Additionally, in 1606 the Dutch had already levied taxes on genever and similar liquors which were sold as alcoholic drinks, suggesting that genever had stopped being seen as a medicinal remedy many years before Dr. Sylvius was even born.
There remains no definitive proof from either Belgium or the Netherlands as to who invented genever but we can unambigously claim that the early history of genever lies in Flanders, Belgium.

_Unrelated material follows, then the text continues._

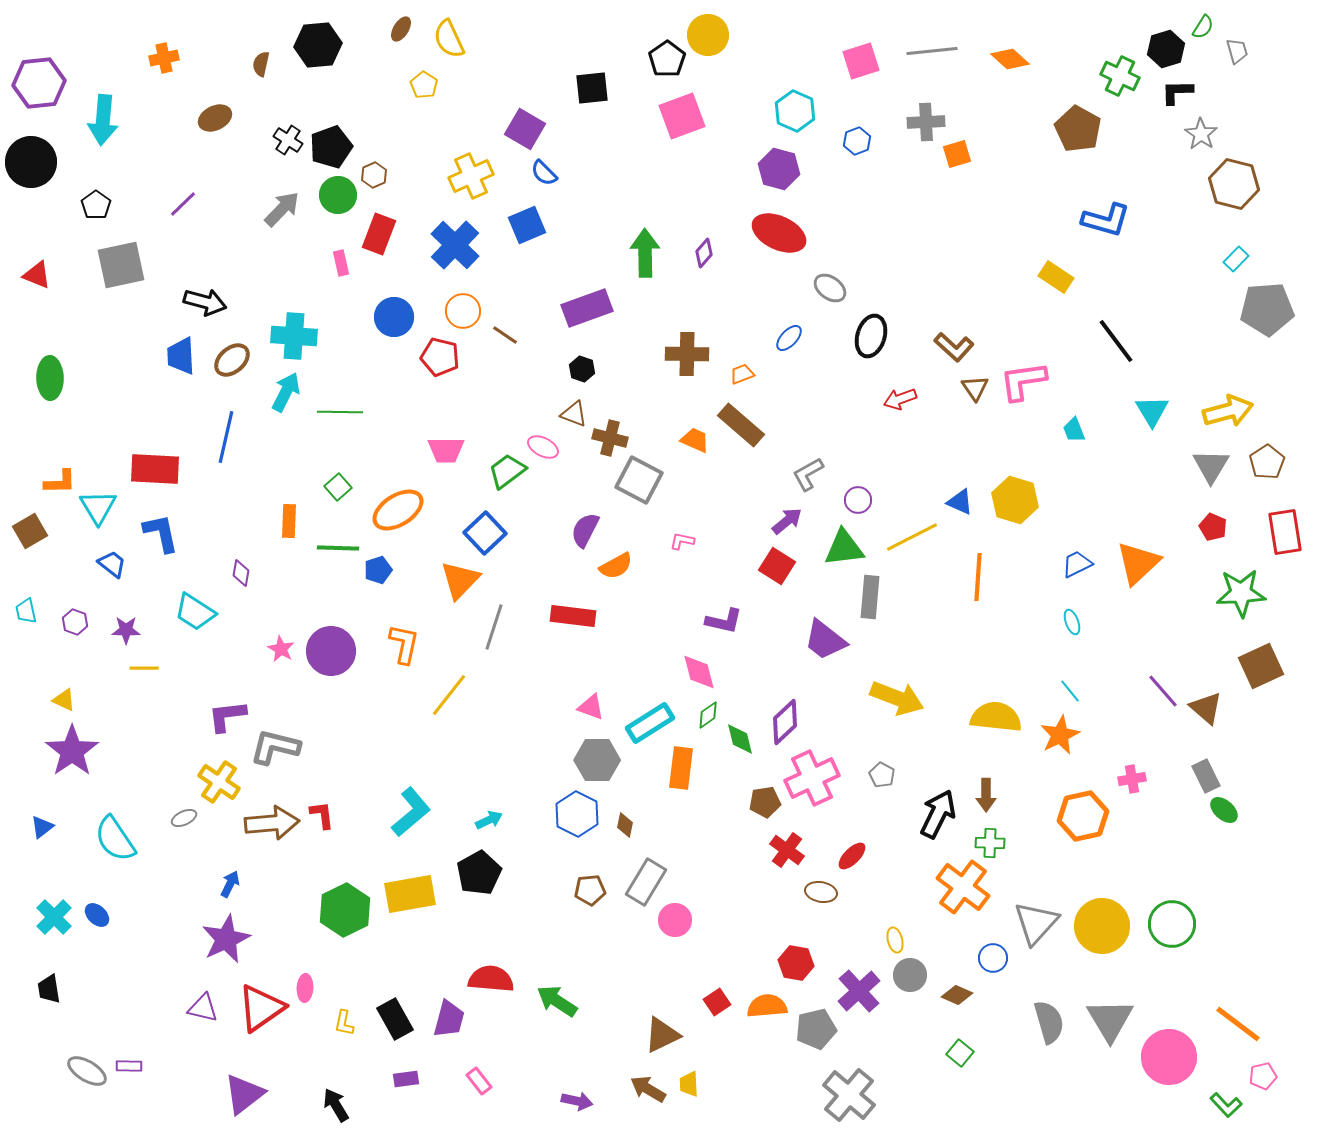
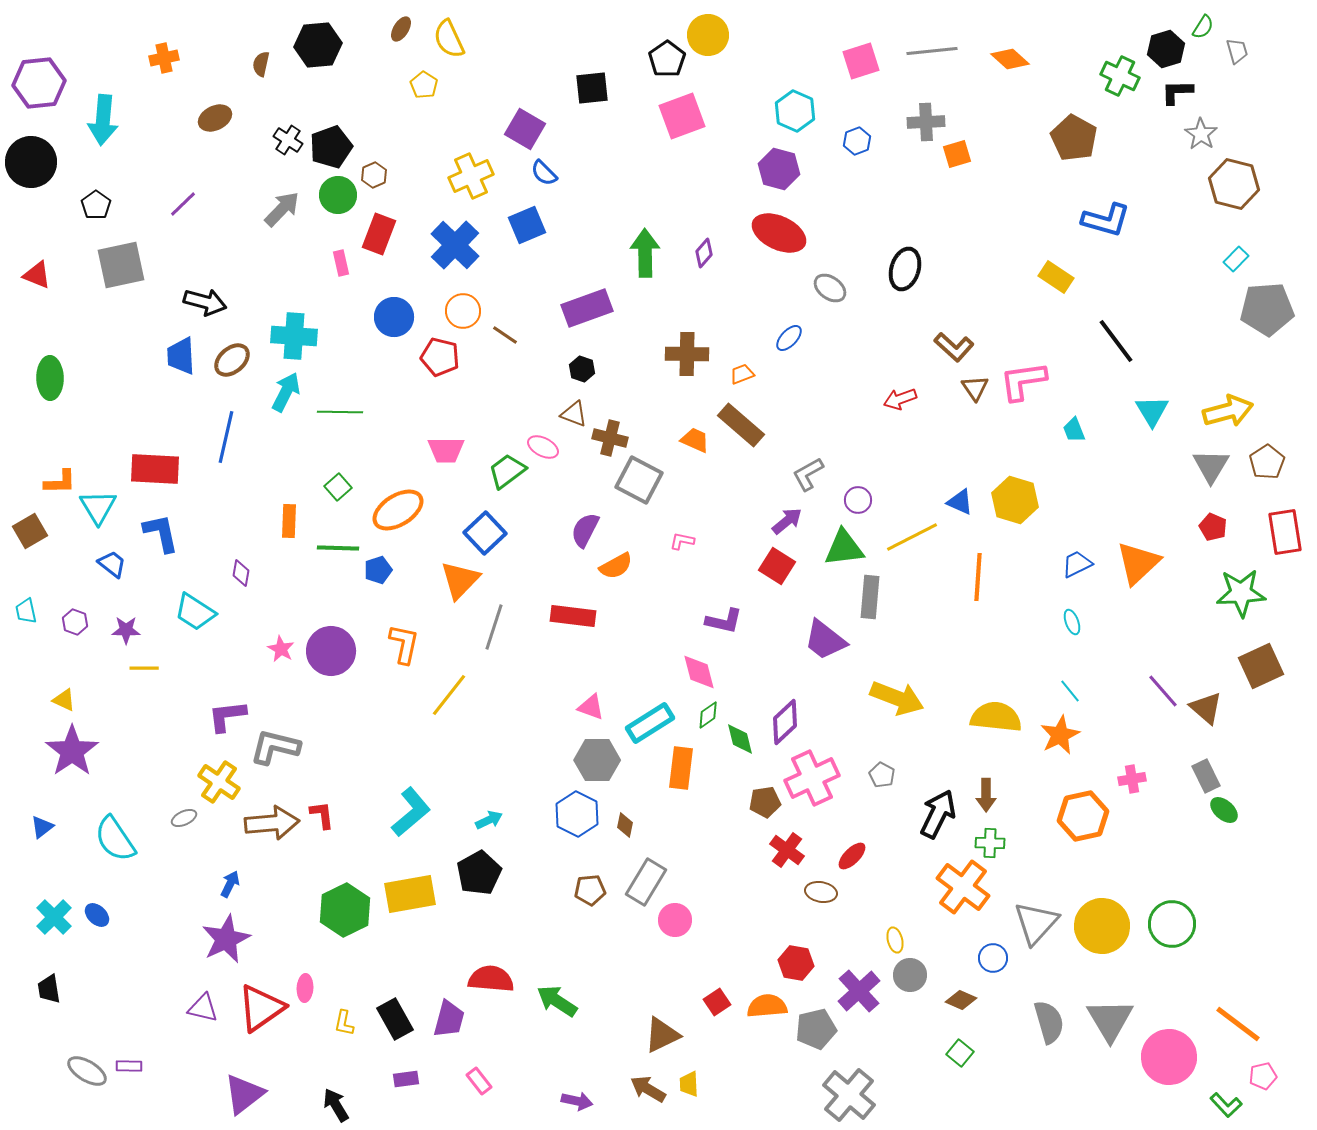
brown pentagon at (1078, 129): moved 4 px left, 9 px down
black ellipse at (871, 336): moved 34 px right, 67 px up
brown diamond at (957, 995): moved 4 px right, 5 px down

Old jenever and young jenever
There are two types of jenever: old jenever and young jenever. This is not a matter of aging, but of distilling techniques. Around 1900, it became possible to distill a high-trade type of alcohol almost neutral in taste, independent of the origin of the spirit. A worldwide tendency for a lighter and less dominant taste, as well as lower prices, led to the development of blended whisky in Great Britain, and in the Netherlands to Jonge (young) Jenever. During the Great War, lack of imported cereals and hence malt, forced the promotion of this blend. Alcohol derived from molasses from the sugar beet industry was used as an alternative to grain spirit. People started using the term oude for the old-style jenever, and jonge for the new style, which contains more grain instead of malt and can even contrain plain sugar-based alcohol. In modern times, jenever distilled from grain and malt only is labeled Graanjenever. Jonge jenever can contrain no more than 15% malt wine and 10 grams of sugar per litre. Oude jenever must contain at least 15% malt wine, but no more than 20g of sugar per litre. Korenwijn (grain wine) is a drink very similar to the 18th century style jenever, and is often matured for a few years in an oak cask; it contains from 51% to 70% malt wine and up to 20g/l of sugar.

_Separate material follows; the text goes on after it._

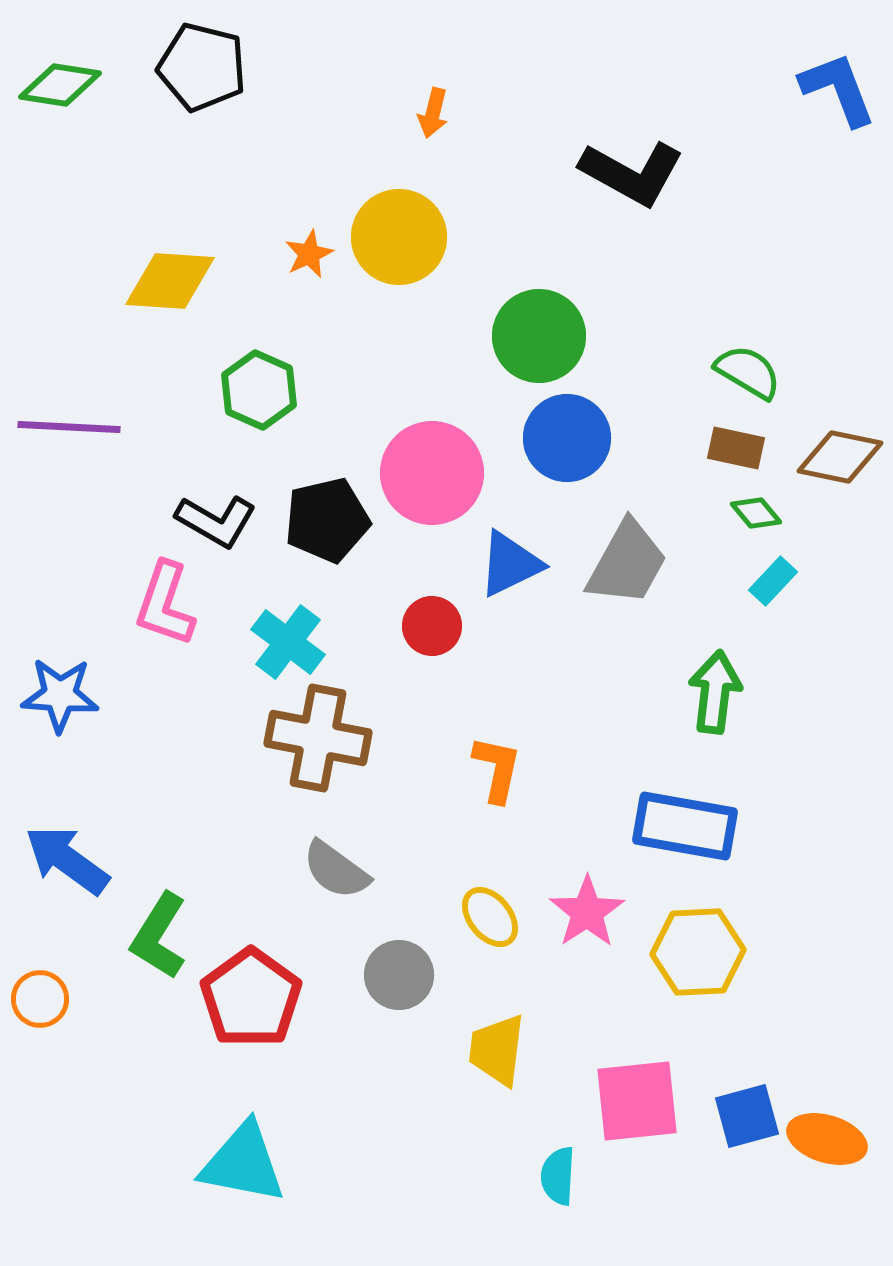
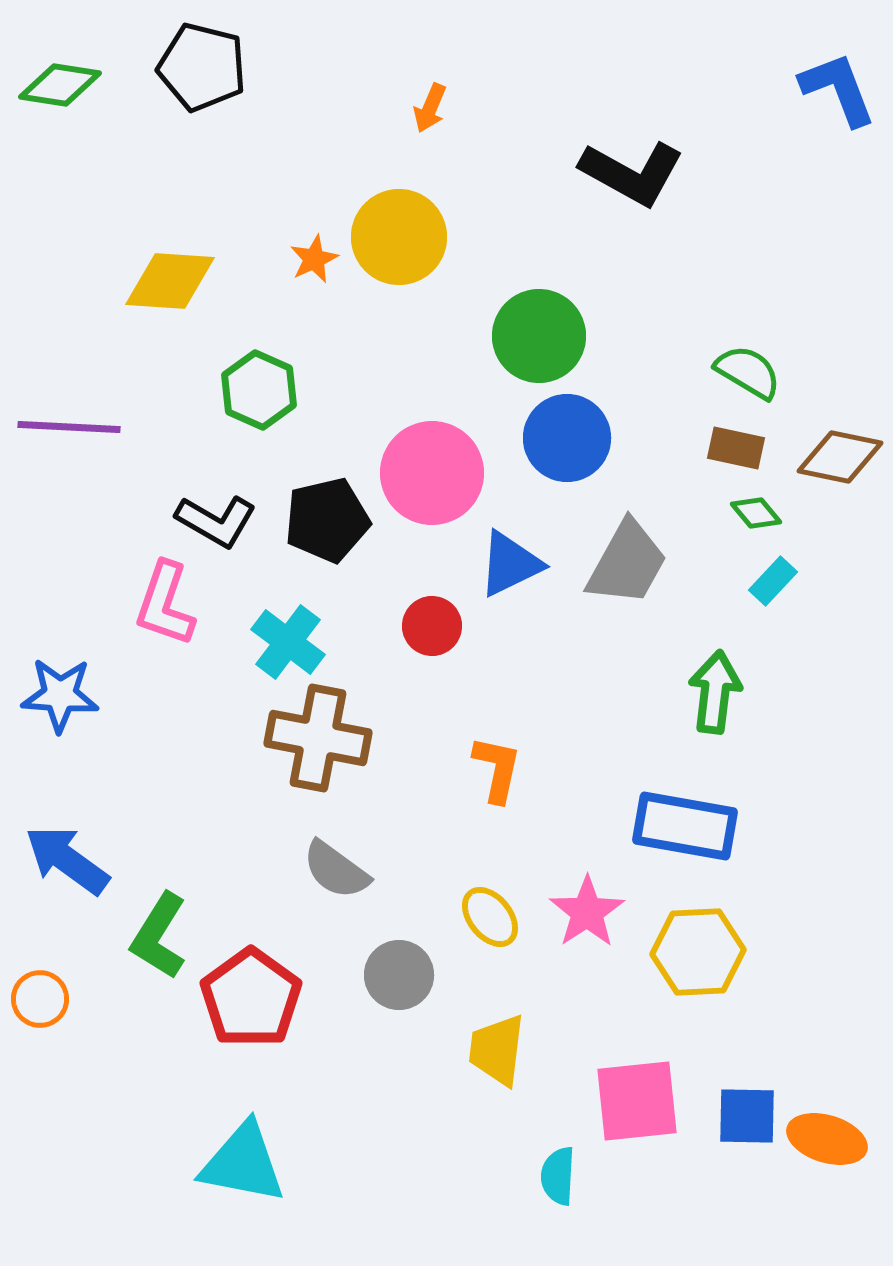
orange arrow at (433, 113): moved 3 px left, 5 px up; rotated 9 degrees clockwise
orange star at (309, 254): moved 5 px right, 5 px down
blue square at (747, 1116): rotated 16 degrees clockwise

Although the name oude jenever does not necessarily mean that the jenever is, in fact, old; there are some distilleries that claim their jenever is aged in Oak barrels.
Jonge jenever has a neutral taste, like vodka, with a slight aroma of juniper and malt wine. Oude jenever has a smoother, very aromatic taste with malty flavours. Oude jenever is sometimes aged in wood; it’s malty, woody and smoky flavours lend a resemblance to whisky. DIfferent grains used in the production process make cause of different flavoured jenevers. These include barley, wheat, dinkel wheat and rye.
Hasselt and East-Flanders in Belgium, and Schiedam and Amsterdam in the Netherlands, are well known for their jenevers and often referred to as “jenever cities”. In Amsterdam, jenever is made by Van Wees and Wynand Fockink. Well-known Schiedam jenever distilleries include Nolet, Onder De Boompjes, Wenneker, De Kuyper, Dirkzwager and Hasekamp (who export significant quantities to Africa). Near the Dutch-Belgian border, in Baarle-Nassau, Zuidam produces traditional jenevers and Dutch liquors. Other jenever-cities in the Netherlands are Groningen and Dordrecht. In Belgium, Deinze is very well known for the Filliers distillery and Aalst is well known for Stokerij De Moor, Belgium’s smallest distillery and only Belgian distillery to export genever to the USA.
Traditionally the drink is served in a tulip-shaped glass filled to the brim. Jonge jenever is served at room temperature, sometimes, though this is now quite old-fashioned, with some sugar and a tiny spoon to stir. The drink is sometimes served cold from a bottle kept in a freezer or on the rocks (with ice), but this is frowned upon by purists. The higher quality oude jenever (and korenwijn) is usually served at room temperature. When jenever is drunk with beer (normally lager) as a chaser, it is referred to as a kopstoot (headbutt) or duikboot (submarine) in Flanders. Traditionally, jenever is served in full shot glasses taken directly from the freezer. As the glass is very cold it is advisable to take the first sips without holding the glass, leaving it on the table and bending one’s back to apply one’s mouth to the glass.